Well, apparently the investing universe has become so enamored of Beyond’s fairy tale growth story including predictions that a third of Americans and Europeans will move to meat alternatives in five years’ time.

Related: The World’s Largest Gold Buyer Is Now Russia

But what many investors are ignoring is that many Americans are still unwilling to ditch their beef hamburgers for some veggie burgers. According to Nielsen data, 21.6 of U.S. households currently purchase meat alternatives. While that sounds impressive, the vast majority--98 percent according to the study--still buy the real thing from grocery stores thus proving that the demand for meat substitutes is coming from the so-called flexitarians. Actually the market for meatless meats is still puny--last year, U.S. consumers bought $893 million worth of meat substitutes compared to $95 billion on actual meat.

Not to mention that BYND is not alone in this market and will have to square it off against heavy weights like Tyson Foods, Kellogg Co (NYSE:K), European giant Nestle S.A. (OTCPK:NSRGF) and Morningside Farms which currently supplies McDonald’s Corp. (NYSE:MCD).
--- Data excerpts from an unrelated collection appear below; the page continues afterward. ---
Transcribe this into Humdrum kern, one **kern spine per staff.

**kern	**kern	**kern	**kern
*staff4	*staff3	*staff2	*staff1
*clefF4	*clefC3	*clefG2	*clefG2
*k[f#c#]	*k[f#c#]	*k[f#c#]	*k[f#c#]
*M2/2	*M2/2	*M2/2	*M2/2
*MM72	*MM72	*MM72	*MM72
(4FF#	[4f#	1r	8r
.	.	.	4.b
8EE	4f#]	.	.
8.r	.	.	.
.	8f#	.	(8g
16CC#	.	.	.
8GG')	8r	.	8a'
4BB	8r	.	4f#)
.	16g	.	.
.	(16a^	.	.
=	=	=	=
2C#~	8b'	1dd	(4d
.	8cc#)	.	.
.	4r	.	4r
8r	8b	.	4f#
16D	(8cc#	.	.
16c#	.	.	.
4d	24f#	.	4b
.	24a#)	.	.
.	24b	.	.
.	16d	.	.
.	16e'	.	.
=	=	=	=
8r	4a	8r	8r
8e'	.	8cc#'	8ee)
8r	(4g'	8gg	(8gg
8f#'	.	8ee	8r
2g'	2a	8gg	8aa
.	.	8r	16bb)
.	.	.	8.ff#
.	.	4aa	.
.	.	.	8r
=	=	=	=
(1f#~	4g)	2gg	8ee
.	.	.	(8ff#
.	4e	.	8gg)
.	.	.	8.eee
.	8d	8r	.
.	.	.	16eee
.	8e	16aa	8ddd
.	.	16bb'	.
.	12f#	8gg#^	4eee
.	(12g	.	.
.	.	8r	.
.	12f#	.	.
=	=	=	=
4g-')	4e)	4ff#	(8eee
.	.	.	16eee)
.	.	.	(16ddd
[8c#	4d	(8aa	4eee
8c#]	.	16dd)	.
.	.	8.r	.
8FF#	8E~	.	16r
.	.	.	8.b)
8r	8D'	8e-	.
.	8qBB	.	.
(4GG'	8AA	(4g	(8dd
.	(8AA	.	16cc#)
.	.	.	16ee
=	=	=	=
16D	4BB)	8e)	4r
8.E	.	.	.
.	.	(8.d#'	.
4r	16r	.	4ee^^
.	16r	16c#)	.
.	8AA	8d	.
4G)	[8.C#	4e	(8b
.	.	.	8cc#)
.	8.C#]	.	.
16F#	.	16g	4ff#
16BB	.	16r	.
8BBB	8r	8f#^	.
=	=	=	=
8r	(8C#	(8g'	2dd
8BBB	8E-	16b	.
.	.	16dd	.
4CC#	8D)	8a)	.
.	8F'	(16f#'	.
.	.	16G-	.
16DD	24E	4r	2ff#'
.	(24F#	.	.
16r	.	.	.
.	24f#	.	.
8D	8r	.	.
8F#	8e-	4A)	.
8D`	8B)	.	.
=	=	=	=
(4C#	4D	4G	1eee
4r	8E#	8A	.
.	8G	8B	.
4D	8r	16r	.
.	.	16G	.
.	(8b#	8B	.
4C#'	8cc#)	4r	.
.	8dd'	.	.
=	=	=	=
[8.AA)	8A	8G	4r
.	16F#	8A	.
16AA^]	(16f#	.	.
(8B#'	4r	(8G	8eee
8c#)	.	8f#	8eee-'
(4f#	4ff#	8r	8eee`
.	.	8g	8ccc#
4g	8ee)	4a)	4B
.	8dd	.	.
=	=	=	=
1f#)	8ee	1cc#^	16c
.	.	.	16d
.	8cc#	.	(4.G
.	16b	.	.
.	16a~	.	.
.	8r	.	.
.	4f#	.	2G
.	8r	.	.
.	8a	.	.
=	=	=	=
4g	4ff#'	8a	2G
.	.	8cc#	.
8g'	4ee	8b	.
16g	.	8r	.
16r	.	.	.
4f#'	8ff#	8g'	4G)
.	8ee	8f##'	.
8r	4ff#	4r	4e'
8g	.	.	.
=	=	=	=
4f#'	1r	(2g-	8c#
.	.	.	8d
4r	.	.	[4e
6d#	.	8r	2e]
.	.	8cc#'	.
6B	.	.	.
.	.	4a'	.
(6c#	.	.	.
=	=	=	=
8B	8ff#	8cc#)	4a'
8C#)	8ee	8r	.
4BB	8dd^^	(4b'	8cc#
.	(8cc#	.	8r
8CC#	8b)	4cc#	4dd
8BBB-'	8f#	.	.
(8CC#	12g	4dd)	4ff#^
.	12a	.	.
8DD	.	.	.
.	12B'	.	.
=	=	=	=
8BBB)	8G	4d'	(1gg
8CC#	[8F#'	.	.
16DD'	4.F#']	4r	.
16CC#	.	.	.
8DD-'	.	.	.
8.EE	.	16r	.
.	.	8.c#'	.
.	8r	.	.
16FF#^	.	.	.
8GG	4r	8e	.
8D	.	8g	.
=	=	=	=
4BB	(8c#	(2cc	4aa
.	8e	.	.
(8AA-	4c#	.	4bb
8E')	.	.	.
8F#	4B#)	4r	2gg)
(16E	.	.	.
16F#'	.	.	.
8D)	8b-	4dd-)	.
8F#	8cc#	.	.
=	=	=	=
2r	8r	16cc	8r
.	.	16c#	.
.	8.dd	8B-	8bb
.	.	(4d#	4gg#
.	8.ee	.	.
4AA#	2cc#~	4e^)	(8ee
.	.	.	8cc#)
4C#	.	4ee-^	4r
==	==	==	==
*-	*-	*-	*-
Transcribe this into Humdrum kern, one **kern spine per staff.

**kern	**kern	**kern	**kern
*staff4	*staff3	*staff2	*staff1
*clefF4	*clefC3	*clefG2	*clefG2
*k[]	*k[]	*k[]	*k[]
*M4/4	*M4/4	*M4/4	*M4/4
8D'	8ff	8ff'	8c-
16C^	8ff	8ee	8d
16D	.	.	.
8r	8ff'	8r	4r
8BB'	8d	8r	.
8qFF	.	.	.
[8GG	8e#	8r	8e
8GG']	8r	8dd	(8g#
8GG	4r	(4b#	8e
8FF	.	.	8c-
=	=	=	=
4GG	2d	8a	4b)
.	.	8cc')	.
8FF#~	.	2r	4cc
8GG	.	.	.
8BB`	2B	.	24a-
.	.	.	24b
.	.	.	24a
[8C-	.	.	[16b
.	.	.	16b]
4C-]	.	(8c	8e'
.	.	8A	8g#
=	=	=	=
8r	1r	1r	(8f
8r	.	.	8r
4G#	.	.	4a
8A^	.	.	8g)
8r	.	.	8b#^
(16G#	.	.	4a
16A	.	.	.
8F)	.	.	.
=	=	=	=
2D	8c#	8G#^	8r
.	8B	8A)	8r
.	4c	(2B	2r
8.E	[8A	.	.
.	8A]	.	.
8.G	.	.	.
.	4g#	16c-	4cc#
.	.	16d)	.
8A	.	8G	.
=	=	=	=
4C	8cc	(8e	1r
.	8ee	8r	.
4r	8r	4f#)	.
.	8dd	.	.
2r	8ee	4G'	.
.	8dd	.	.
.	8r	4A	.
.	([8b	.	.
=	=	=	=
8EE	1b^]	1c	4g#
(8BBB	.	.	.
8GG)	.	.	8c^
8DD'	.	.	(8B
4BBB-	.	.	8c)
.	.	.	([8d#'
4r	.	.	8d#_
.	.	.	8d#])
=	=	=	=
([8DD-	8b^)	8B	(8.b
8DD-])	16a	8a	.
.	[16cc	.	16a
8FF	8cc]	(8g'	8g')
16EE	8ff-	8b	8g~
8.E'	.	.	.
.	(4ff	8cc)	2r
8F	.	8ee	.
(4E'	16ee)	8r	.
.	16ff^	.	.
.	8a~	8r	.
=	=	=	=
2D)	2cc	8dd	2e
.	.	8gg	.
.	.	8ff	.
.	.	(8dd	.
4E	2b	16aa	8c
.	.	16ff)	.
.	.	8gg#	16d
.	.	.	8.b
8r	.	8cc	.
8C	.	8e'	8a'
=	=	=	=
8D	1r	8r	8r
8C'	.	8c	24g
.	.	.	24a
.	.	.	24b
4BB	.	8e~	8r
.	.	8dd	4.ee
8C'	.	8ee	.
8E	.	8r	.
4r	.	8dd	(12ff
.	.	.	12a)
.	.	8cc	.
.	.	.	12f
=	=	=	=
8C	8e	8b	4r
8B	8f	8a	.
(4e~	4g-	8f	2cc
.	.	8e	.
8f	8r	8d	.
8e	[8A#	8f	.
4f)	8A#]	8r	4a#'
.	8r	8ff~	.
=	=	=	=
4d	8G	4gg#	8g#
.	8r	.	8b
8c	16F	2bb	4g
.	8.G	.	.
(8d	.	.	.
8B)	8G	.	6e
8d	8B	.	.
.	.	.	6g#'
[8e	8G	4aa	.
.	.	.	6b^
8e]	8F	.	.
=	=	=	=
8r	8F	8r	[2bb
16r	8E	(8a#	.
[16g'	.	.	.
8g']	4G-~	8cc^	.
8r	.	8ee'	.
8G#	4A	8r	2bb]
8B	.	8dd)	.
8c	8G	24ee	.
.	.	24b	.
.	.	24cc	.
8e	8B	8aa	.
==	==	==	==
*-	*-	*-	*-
Most worrying of all though is that Beyond Meats is yet to demonstrate a clear path to profitability. The company has mainly been focussing on ramping up its production capacity as it anticipates growing demand for its products. However, it’s treading on uncharted waters since it’s not yet clear how much long-term demand is really out for its products. 

Investors will definitely bolt if the company starts reporting a surplus of Beyond Burgers And Beyond Sausages.

Investing in cult stocks

The BYND stock massacre clearly highlights the dangers of investing in cult stocks. 

A huge chunk of the company’s share float is in the hands of shorts and day traders--a clear recipe for disaster due to high volatility. Bear in mind that only about 20 percent of the company’s 60 million shares are publicly traded with the rest set to become available when the lock-up period expires on 29th October 2019. It probably won’t be until then when we get a good sense of how the shares are likely to perform over the mid- and long-term.

That’s not to say that cult stocks are inherently bad. On the contrary, they can be some of the most profitable securities in the market. Even at a share price of $190, BYND shares are still up an impressive 660 percent from the IPO price of $25. It’s just that investors have to be careful not to get swept in too much that they end up ignoring the attendant risks.